Remove all the exposed data in the conf.py.tmpl file and move it to metadata.yaml
Define structure required for metadata.yaml as contract
Define the environment variables required (e.g. some from html_context) and execute all commands with them
Build documentation using this contract
Leave readthedocs-sphinx-ext as the only package installed and extension install in conf.py.tmpl
Add build.builder: 2 config without any magic
Build everything needed to support build.jobs and build.commands keys
Write guides about how to use the new keys
Re-write readthedocs-sphinx-ext features to post-process HTML features

Final notes 

The migration path from v1 to v2 will require users to explicitly specify their requirements (we don’t install pre-defined packages anymore)

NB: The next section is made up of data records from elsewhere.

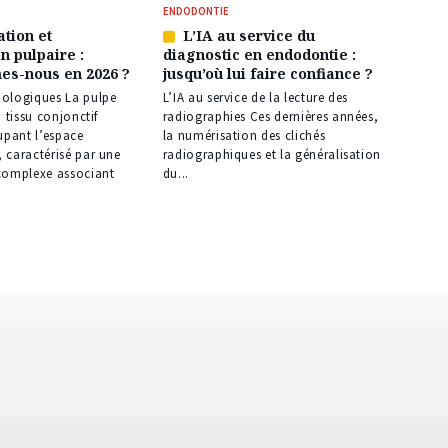
ENDODONTIE
ation et
L’IA au service du
Article
n pulpaire :
diagnostic en endodontie :
réservé
es-nous en 2026 ?
jusqu’où lui faire confiance ?
à
nos
ologiques La pulpe
L’IA au service de la lecture des
abonnés
 tissu conjonctif
radiographies Ces dernières années,
upant l’espace
la numérisation des clichés
 caractérisé par une
radiographiques et la généralisation
complexe associant
du...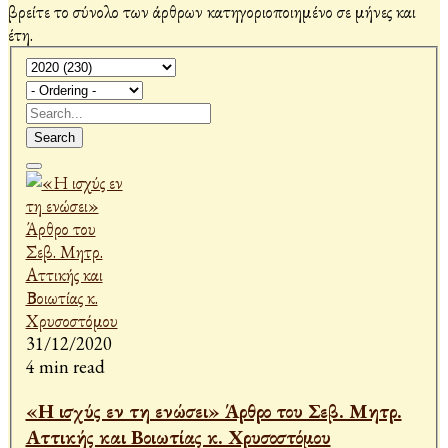
βρείτε το σύνολο των άρθρων κατηγοριοποιημένο σε μήνες και
έτη.
Search
31/12/2020
4 min read
«Η ισχύς εν τη ενώσει» Άρθρο του Σεβ. Μητρ.
Αττικής και Βοιωτίας κ. Χρυσοστόμου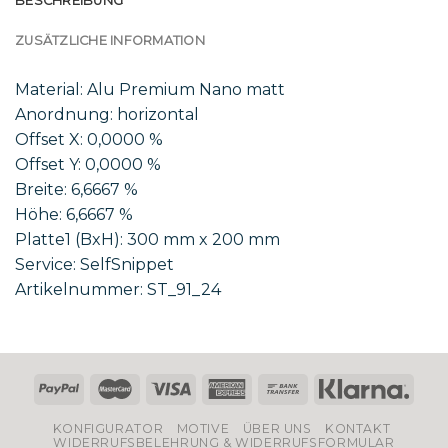
BESCHREIBUNG
ZUSÄTZLICHE INFORMATION
Material: Alu Premium Nano matt
Anordnung: horizontal
Offset X: 0,0000 %
Offset Y: 0,0000 %
Breite: 6,6667 %
Höhe: 6,6667 %
Platte1 (BxH): 300 mm x 200 mm
Service: SelfSnippet
Artikelnummer: ST_91_24
KONFIGURATOR
MOTIVE
ÜBER UNS
KONTAKT
WIDERRUFSBELEHRUNG & WIDERRUFSFORMULAR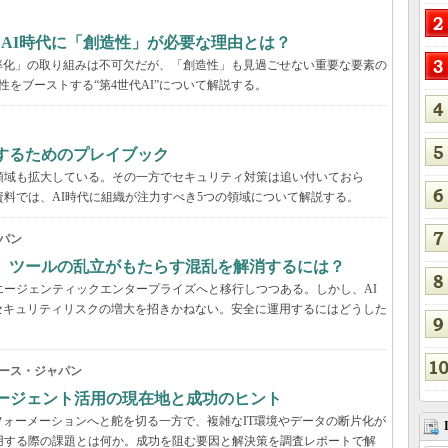
、AI時代に「創造性」が必要な理由とは？
率化」の取り組みは不可欠だが、「創造性」も見過ごせない重要な要素の
性をブーストする“第4世代AI”について解説する。
するためのプレイブック
領域も拡大している。その一方でセキュリティ対策は追い付いておら
資料では、AI時代に組織が注力すべき5つの領域について解説する。
パン
穴、ツールの乱立がもたらす混乱を解消するには？
エージェンティックエンタープライズへと移行しつつある。しかし、AI
セキュリティリスクの増大を招きかねない。安全に運用するにはどうした
ース・ジャパン
Iエージェント活用の現在地と成功のヒント
ォーメーションへと舵を切る一方で、複雑なIT環境やデータの断片化が
用する際の課題とは何か。成功を阻む要因と解決策を調査レポートで解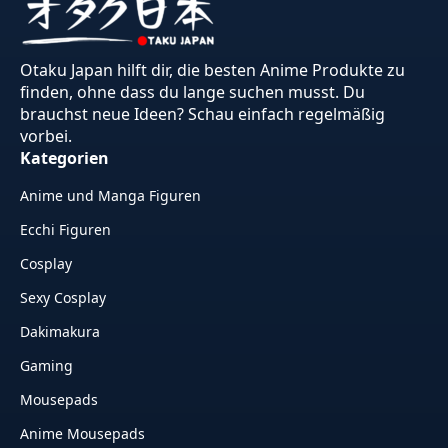
Otaku Japan hilft dir, die besten Anime Produkte zu
finden, ohne dass du lange suchen musst. Du
brauchst neue Ideen? Schau einfach regelmäßig
vorbei.
Kategorien
Anime und Manga Figuren
Ecchi Figuren
Cosplay
Sexy Cosplay
Dakimakura
Gaming
Mousepads
Anime Mousepads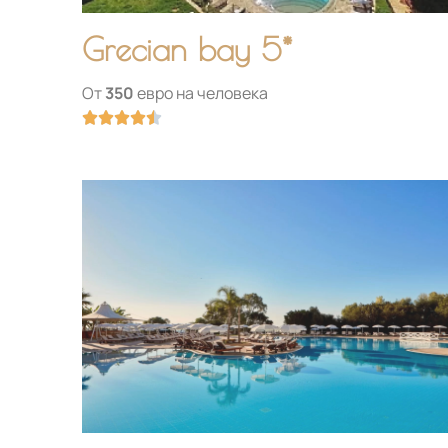
Grecian bay 5*
От
350
евро на человека
Оценка





4.5
из
5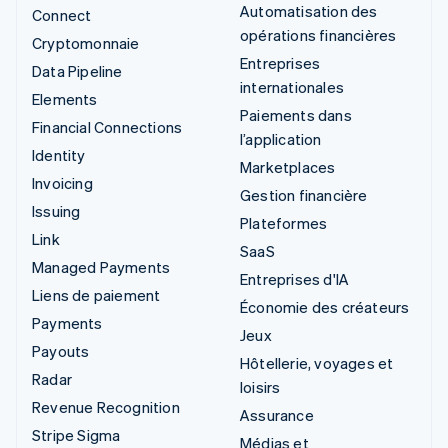
Automatisation des
Connect
opérations financières
Cryptomonnaie
Entreprises
Data Pipeline
internationales
Elements
Paiements dans
Financial Connections
l’application
Identity
Marketplaces
Invoicing
Gestion financière
Issuing
Plateformes
Link
SaaS
Managed Payments
Entreprises d'IA
Liens de paiement
Économie des créateurs
Payments
Jeux
Payouts
Hôtellerie, voyages et
Radar
loisirs
Revenue Recognition
Assurance
Stripe Sigma
Médias et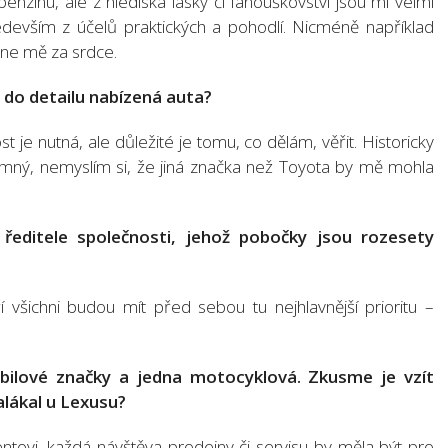
nzínu, ale z hlediska lásky či fanouškovství jsou mi velmi
devším z účelů praktických a pohodlí. Nicméně například
ytne mě za srdce.
l do detailu nabízená auta?
je nutná, ale důležité je tomu, co dělám, věřit. Historicky
přímný, nemyslím si, že jiná značka než Toyota by mě mohla
ředitele společnosti, jehož pobočky jsou rozesety
eří všichni budou mít před sebou tu nejhlavnější prioritu –
bilové značky a jedna motocyklová. Zkusme je vzít
lákal u Lexusu?
entovi, každá návštěva prodejny či servisu by měla být pro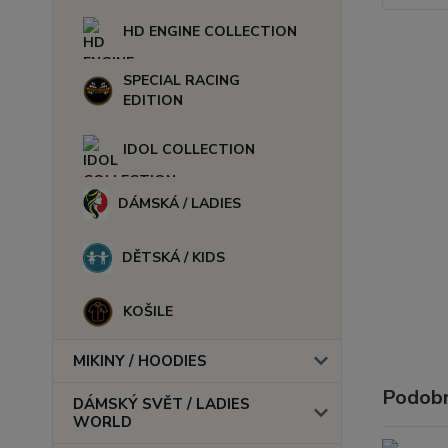
HD ENGINE COLLECTION
SPECIAL RACING
EDITION
IDOL COLLECTION
DÁMSKÁ / LADIES
DĚTSKÁ / KIDS
KOŠILE
MIKINY / HOODIES
Podobn
DÁMSKÝ SVĚT / LADIES
WORLD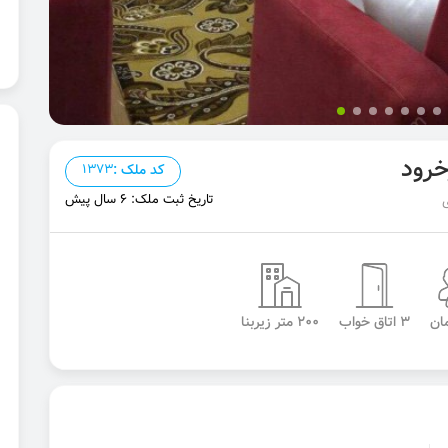
خرود
کد ملک :
1373
تاریخ ثبت ملک: 6 سال پیش
3 اتاق خواب
200 متر زیربنا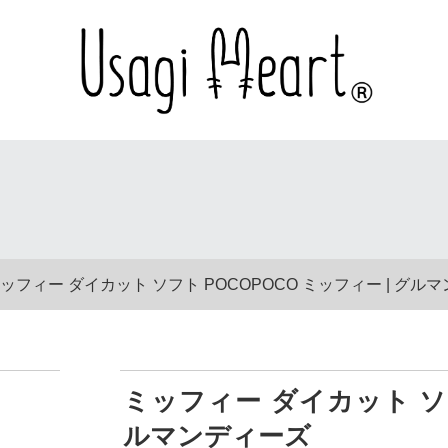
ッフィー ダイカット ソフト POCOPOCO ミッフィー | グル
ミッフィー ダイカット ソフ
ルマンディーズ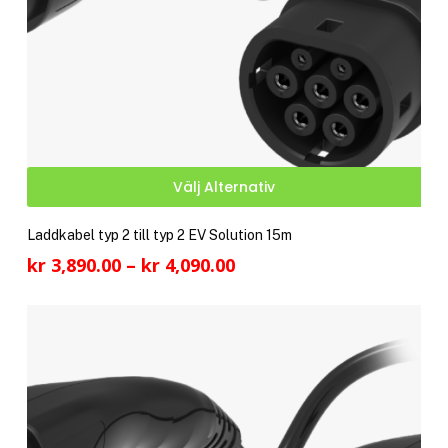
Den
Välj Alternativ
här
pro
Laddkabel typ 2 till typ 2 EV Solution 15m
har
Prisintervall:
kr
3,890.00
–
kr
4,090.00
fler
kr 3,890.00
vari
till
De
kr 4,090.00
olik
alte
kan
välj
på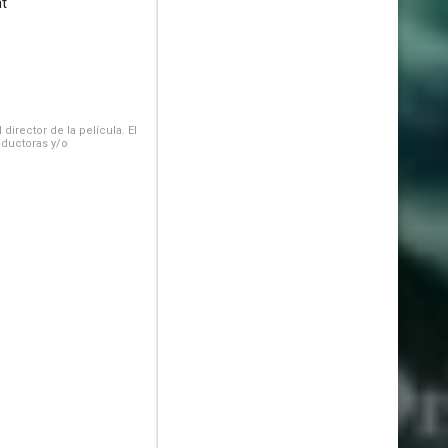
t
irector de la película. El
oductoras y/o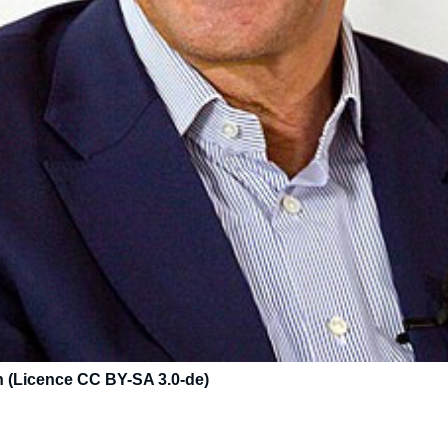
 (Licence CC BY-SA 3.0-de)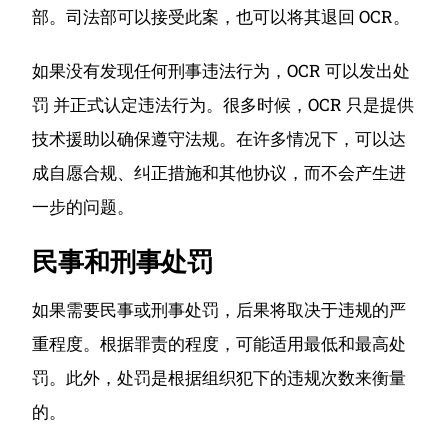
部。
司法部可以接受此案，也可以将其退回 OCR。
如果没有发现任何刑事违法行为，OCR 可以发出处
罚 并正式认定违法行为。很多时候，OCR 只是提供
技术援助以确保遵守法规。
在许多情况下，可以达
成自愿合规、纠正措施和其他协议，而不会产生进
一步的问题。
民事和刑事处罚
如果需要民事或刑事处罚，后果将取决于违规的严
重程度。
根据罪责的程度，可能适用最低和最高处
罚。
此外，处罚是根据组织犯下的违规次数来衡量
的。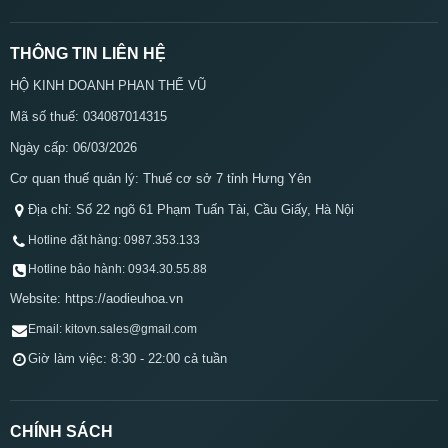
THÔNG TIN LIÊN HỆ
HỘ KINH DOANH PHAN THẾ VŨ
Mã số thuế: 034087014315
Ngày cấp: 06/03/2026
Cơ quan thuế quản lý: Thuế cơ sở 7 tỉnh Hưng Yên
Địa chỉ: Số 22 ngõ 61 Phạm Tuấn Tài, Cầu Giấy, Hà Nội
Hotline đặt hàng: 0987.353.133
Hotline bảo hành: 0934.30.55.88
Website: https://aodieuhoa.vn
Email: kitovn.sales@gmail.com
Giờ làm việc: 8:30 - 22:00 cả tuần
CHÍNH SÁCH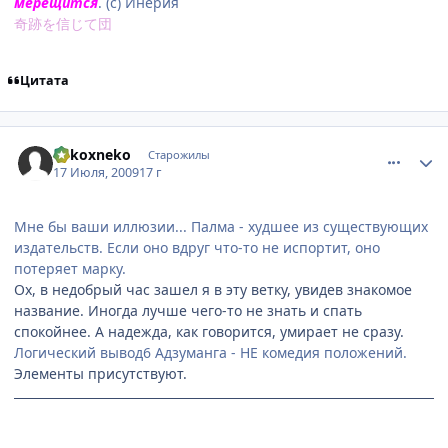
мерещится
. (с) Инерия
奇跡を信じて団
Цитата
comment_2296213
Статистика автора
nekoxneko
Старожилы
17 Июля, 2009
17 г
Мне бы ваши иллюзии... Палма - худшее из существующих
издательств. Если оно вдруг что-то не испортит, оно
потеряет марку.
Ох, в недобрый час зашел я в эту ветку, увидев знакомое
название. Иногда лучше чего-то не знать и спать
спокойнее. А надежда, как говорится, умирает не сразу.
Логический вывод6 Адзуманга - НЕ комедия положений.
Элементы присутствуют.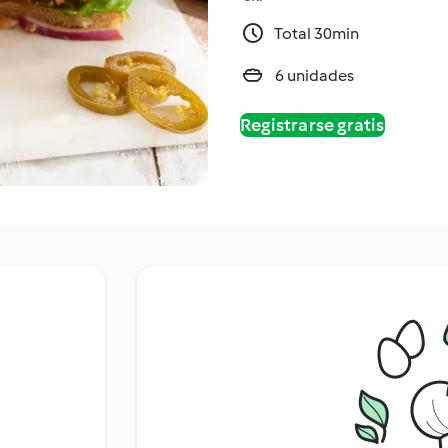
Total 30min
6 unidades
Registrarse gratis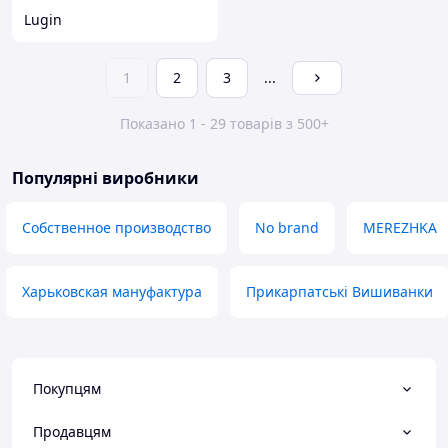
Lugin
1
2
3
...
Показано 1 - 29 товарів з 500+
Популярні виробники
Собственное производство
No brand
MEREZHKA
Харьковская мануфактура
Прикарпатські Вишиванки
Покупцям
Продавцям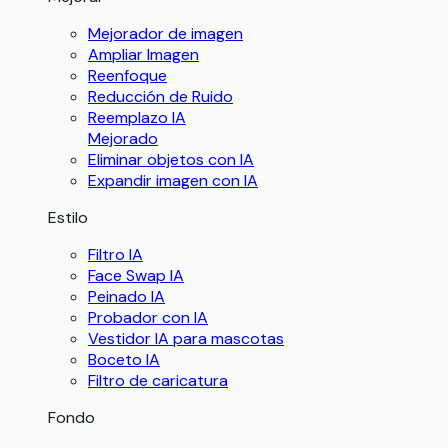
Mejorador de imagen
Ampliar Imagen
Reenfoque
Reducción de Ruido
Reemplazo IA
Mejorado
Eliminar objetos con IA
Expandir imagen con IA
Estilo
Filtro IA
Face Swap IA
Peinado IA
Probador con IA
Vestidor IA para mascotas
Boceto IA
Filtro de caricatura
Fondo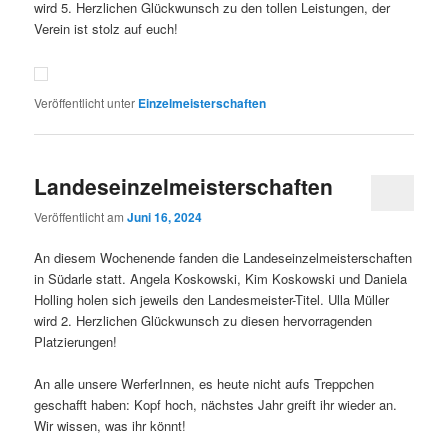
wird 5. Herzlichen Glückwunsch zu den tollen Leistungen, der
Verein ist stolz auf euch!
Veröffentlicht unter
Einzelmeisterschaften
Landeseinzelmeisterschaften
Veröffentlicht am
Juni 16, 2024
An diesem Wochenende fanden die Landeseinzelmeisterschaften
in Südarle statt. Angela Koskowski, Kim Koskowski und Daniela
Holling holen sich jeweils den Landesmeister-Titel. Ulla Müller
wird 2. Herzlichen Glückwunsch zu diesen hervorragenden
Platzierungen!
An alle unsere WerferInnen, es heute nicht aufs Treppchen
geschafft haben: Kopf hoch, nächstes Jahr greift ihr wieder an.
Wir wissen, was ihr könnt!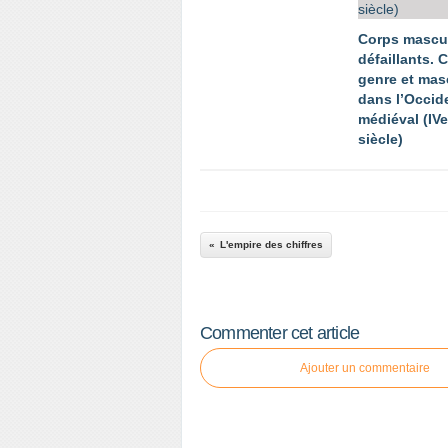
Corps mascu
défaillants. 
genre et mas
dans l’Occid
médiéval (IV
siècle)
L'empire des chiffres
Commenter cet article
Ajouter un commentaire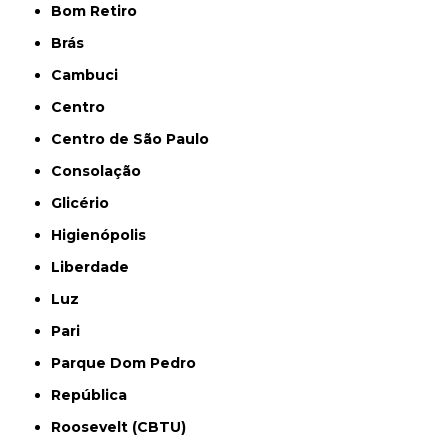
Bom Retiro
Brás
Cambuci
Centro
Centro de São Paulo
Consolação
Glicério
Higienópolis
Liberdade
Luz
Pari
Parque Dom Pedro
República
Roosevelt (CBTU)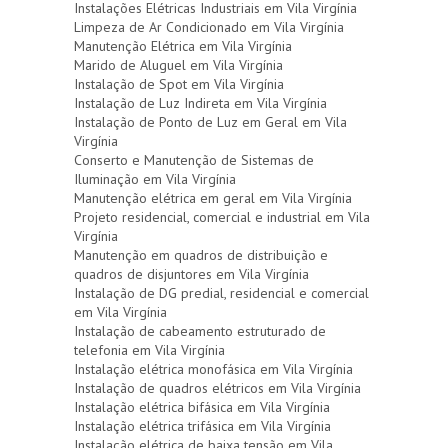
Instalações Elétricas Industriais em Vila Virgínia
Limpeza de Ar Condicionado em Vila Virgínia
Manutenção Elétrica em Vila Virgínia
Marido de Aluguel em Vila Virgínia
Instalação de Spot em Vila Virgínia
Instalação de Luz Indireta em Vila Virgínia
Instalação de Ponto de Luz em Geral em Vila
Virgínia
Conserto e Manutenção de Sistemas de
Iluminação em Vila Virgínia
Manutenção elétrica em geral em Vila Virgínia
Projeto residencial, comercial e industrial em Vila
Virgínia
Manutenção em quadros de distribuição e
quadros de disjuntores em Vila Virgínia
Instalação de DG predial, residencial e comercial
em Vila Virgínia
Instalação de cabeamento estruturado de
telefonia em Vila Virgínia
Instalação elétrica monofásica em Vila Virgínia
Instalação de quadros elétricos em Vila Virgínia
Instalação elétrica bifásica em Vila Virgínia
Instalação elétrica trifásica em Vila Virgínia
Instalação elétrica de baixa tensão em Vila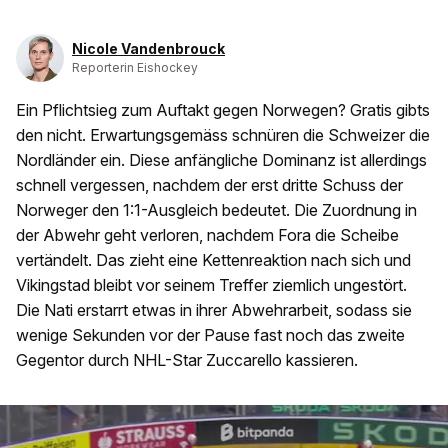
Nicole Vandenbrouck
Reporterin Eishockey
Ein Pflichtsieg zum Auftakt gegen Norwegen? Gratis gibts
den nicht. Erwartungsgemäss schnüren die Schweizer die
Nordländer ein. Diese anfängliche Dominanz ist allerdings
schnell vergessen, nachdem der erst dritte Schuss der
Norweger den 1:1-Ausgleich bedeutet. Die Zuordnung in
der Abwehr geht verloren, nachdem Fora die Scheibe
vertändelt. Das zieht eine Kettenreaktion nach sich und
Vikingstad bleibt vor seinem Treffer ziemlich ungestört.
Die Nati erstarrt etwas in ihrer Abwehrarbeit, sodass sie
wenige Sekunden vor der Pause fast noch das zweite
Gegentor durch NHL-Star Zuccarello kassieren.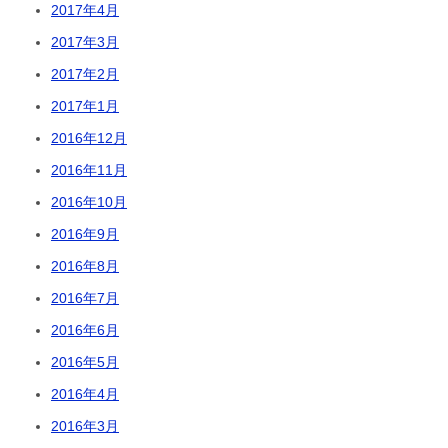
2017年4月
2017年3月
2017年2月
2017年1月
2016年12月
2016年11月
2016年10月
2016年9月
2016年8月
2016年7月
2016年6月
2016年5月
2016年4月
2016年3月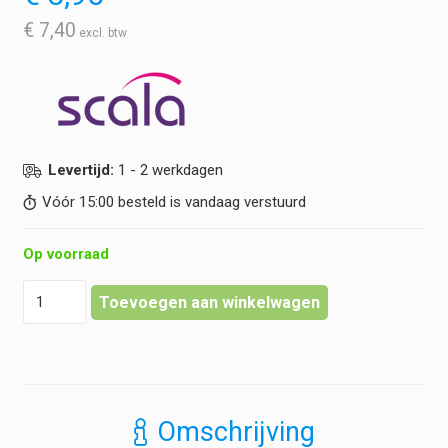
€
7,40
Levertijd:
1 - 2 werkdagen
Vóór 15:00 besteld is vandaag verstuurd
Op voorraad
Scala
Toevoegen aan winkelwagen
-
Digitale
koortsthermometer
-
SC
1493
Omschrijving
hoeveelheid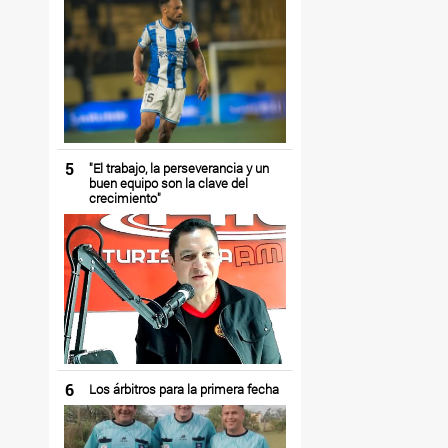
5
"El trabajo, la perseverancia y un
buen equipo son la clave del
crecimiento"
6
Los árbitros para la primera fecha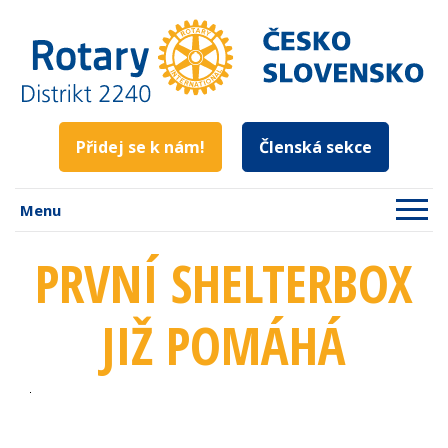
Přidej se k nám!
Členská sekce
Menu
PRVNÍ SHELTERBOX
JIŽ POMÁHÁ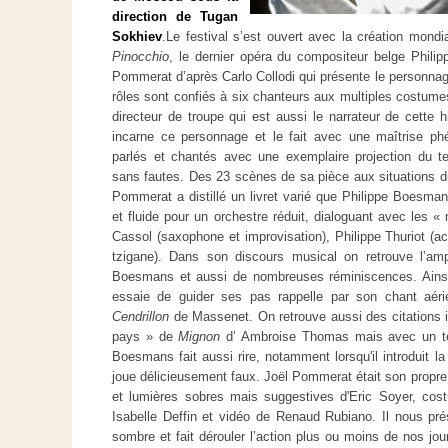
direction de Tugan
Sokhiev
.
Le festival s’est ouvert avec la création mond
Pinocchio
, le dernier opéra du compositeur belge Phili
Pommerat d’après Carlo Collodi qui présente le personnag
rôles sont confiés à six chanteurs aux multiples costumes
directeur de troupe qui est aussi le narrateur de cette 
incarne ce personnage et le fait avec une maîtrise p
parlés et chantés avec une exemplaire projection du te
sans fautes. Des 23 scènes de sa pièce aux situations div
Pommerat a distillé un livret varié que Philippe Boesman
et fluide pour un orchestre réduit, dialoguant avec les «
Cassol (saxophone et improvisation), Philippe Thuriot (a
tzigane). Dans son discours musical on retrouve l’amp
Boesmans et aussi de nombreuses réminiscences. Ainsi l
essaie de guider ses pas rappelle par son chant aéri
Cendrillon
de Massenet. On retrouve aussi des citations 
pays » de
Mignon
d’ Ambroise Thomas mais avec un te
Boesmans fait aussi rire, notamment lorsqu'il introduit l
joue délicieusement faux. Joël Pommerat était son propr
et lumières sobres mais suggestives d'Eric Soyer, cos
Isabelle Deffin et vidéo de Renaud Rubiano. Il nous pr
sombre et fait dérouler l’action plus ou moins de nos jou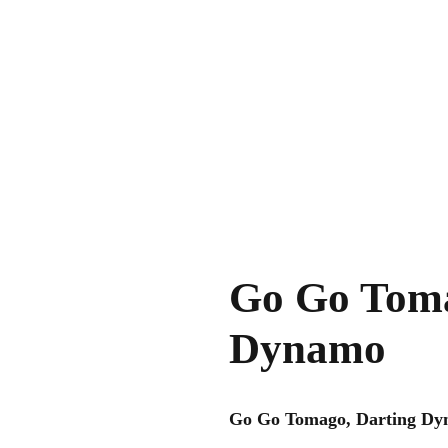
Go Go Toma
Dynamo
Go Go Tomago, Darting Dyn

We probably not want to support build.jobs on v1 to reduce core team’s time maintaining that code without the ability to update it due to projects randomly breaking.
We would be able to start building documentation using new tools without having to integrate them.
Building on Read the Docs with a new tool will require: - the user to execute a different set of commands by overriding the defaults. - the project/build/user to expose a metadata.yaml with the contract that Read the Docs expects. - none, some or all the integrations will be added to the HTML output (these have to be implemented at Read the Docs core)
We are not responsible for extra formats (e.g. PDF, ePub, etc) on other tools.
Focus on support Sphinx with nice integrations made in a tool-agnostic way that can be re-used.
Removing the manipulation of conf.py.tmpl does not require us to implement the same manipulation for projects using the new potential feature sphinx.yaml file.